The very same sample was used by Brakenhoff et al. (2005) to
propose a standard method to characterize image properties in
sectioning microscopy, in particular the possible lateral-shiftvariant behaviour of the z-response. In fact, optical systems
are not completely shift-invariant systems over the whole
object domain. So far, these thin and ultrathin layers can
be used to study lateral shift variance. A simple but effective
representation of the image formation properties is given by
the sectioned imaging property charts (SIPcharts; Brakenhoff
et al., 2005).
This paper is organized in three sections. Section 1
shows materials and methods for PE layer preparation and
an overview of the instrumentation used in this work. A
characterization of the main properties of the proposed PE layer
(thickness, uniformity over large area, spectral properties,
linearity of fluorescence intensity and bleaching behaviour)
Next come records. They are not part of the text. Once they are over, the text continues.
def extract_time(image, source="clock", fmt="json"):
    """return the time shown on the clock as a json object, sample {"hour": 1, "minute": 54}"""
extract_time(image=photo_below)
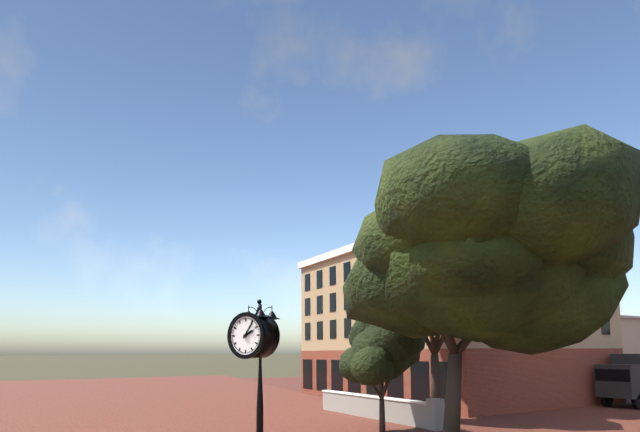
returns {"hour": 2, "minute": 6}
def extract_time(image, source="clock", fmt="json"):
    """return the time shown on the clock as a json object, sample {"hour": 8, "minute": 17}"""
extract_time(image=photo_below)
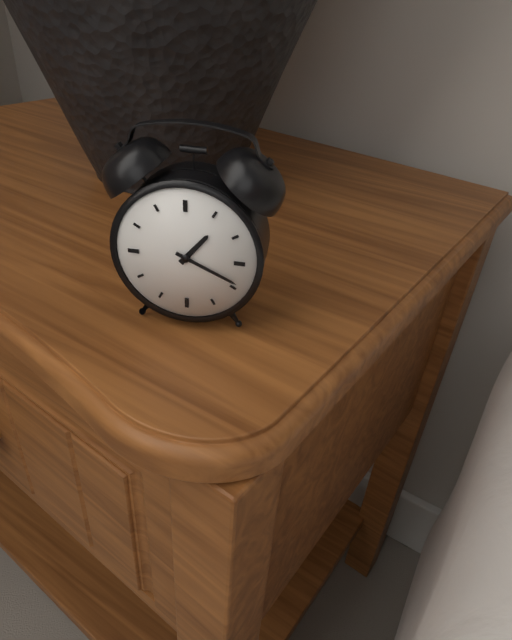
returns {"hour": 1, "minute": 19}
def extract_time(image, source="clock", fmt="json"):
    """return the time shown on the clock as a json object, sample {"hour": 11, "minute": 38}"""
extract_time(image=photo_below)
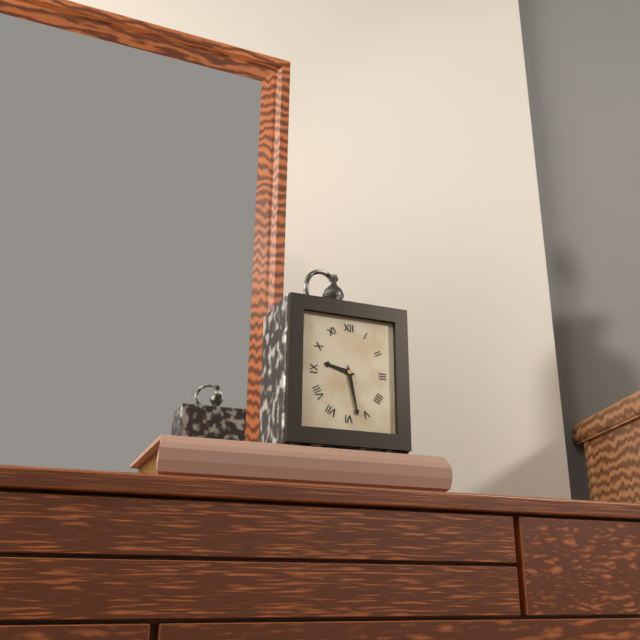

is developed in Section 2. In Section 3, the proposed PE layer
is used for different applications: z-response measurements for
4Pi and for TPE microscopes and SIPcharts analysis to compare
two different confocal microscope systems. Comments and
discussion of the proposed PE layer conclude the paper.
Materials and methods
Preparation of PE layer
Polyethyleneimine (PEI: MW 25 kDa; Aldrich, Italy), poly
(4-styrenesulfonate sodium) (PSS: MW 70 kDa; Aldrich),
poly(allylamine hydrochloride) (PAH: MW 15 kDa; Aldrich),
fluorescein labelled poly(allylamine hydrochloride) (PAHFITC: compound was made using poly(allylamine hydrochloride), polymer base MW 15 kDa; Aldrich) were used to
build the ultrathin fluorescent layers. PSS, PAH and PAH-FITC
solution were each prepared with a concentration of 5 mg/mL
in 0.15 M NaCl solution, whereas PEI solutions were prepared
in the same solution with a concentration of 10 mg/mL. All
PEs were used without further purification.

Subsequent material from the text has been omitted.